Description of the task: Reproduce the listing word for word, leaving every picture behind.

Information provided:
———

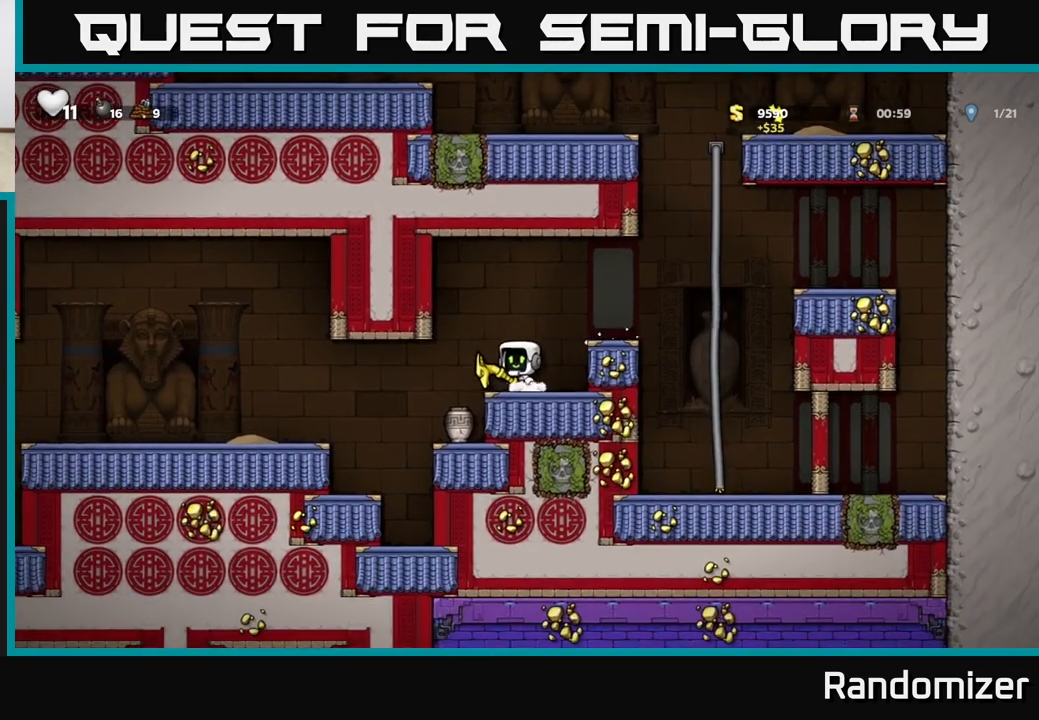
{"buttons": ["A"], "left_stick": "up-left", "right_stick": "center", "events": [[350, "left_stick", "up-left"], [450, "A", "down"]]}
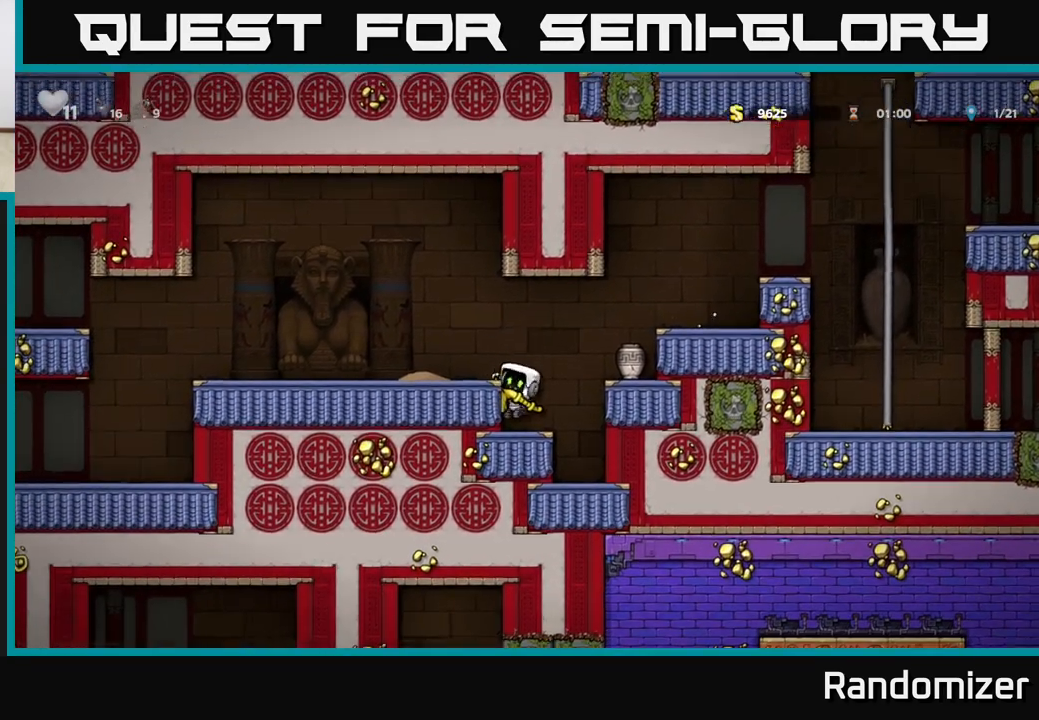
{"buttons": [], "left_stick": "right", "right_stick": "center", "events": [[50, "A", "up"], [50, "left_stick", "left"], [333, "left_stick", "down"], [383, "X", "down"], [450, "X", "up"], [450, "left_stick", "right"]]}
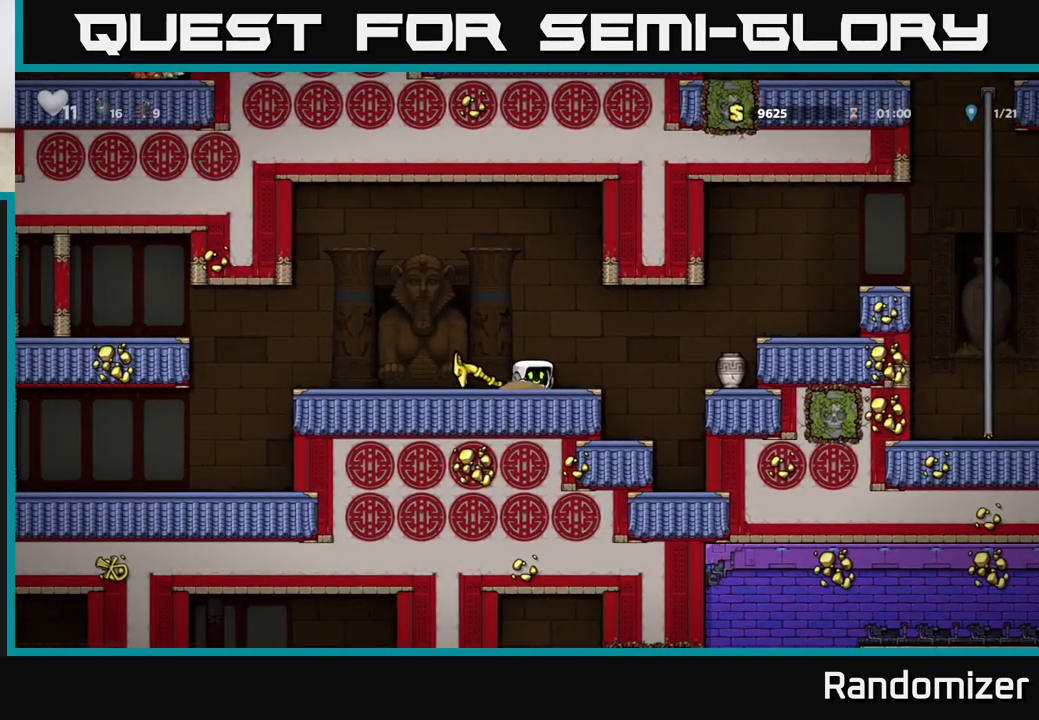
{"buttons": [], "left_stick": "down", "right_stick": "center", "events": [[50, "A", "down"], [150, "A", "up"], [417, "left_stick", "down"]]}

———

Your solution:
{"buttons": ["A"], "left_stick": "up-left", "right_stick": "center", "events": [[350, "left_stick", "up-left"], [450, "A", "down"]]}
{"buttons": [], "left_stick": "right", "right_stick": "center", "events": [[50, "A", "up"], [50, "left_stick", "left"], [333, "left_stick", "down"], [383, "X", "down"], [450, "X", "up"], [450, "left_stick", "right"]]}
{"buttons": [], "left_stick": "down", "right_stick": "center", "events": [[50, "A", "down"], [150, "A", "up"], [417, "left_stick", "down"]]}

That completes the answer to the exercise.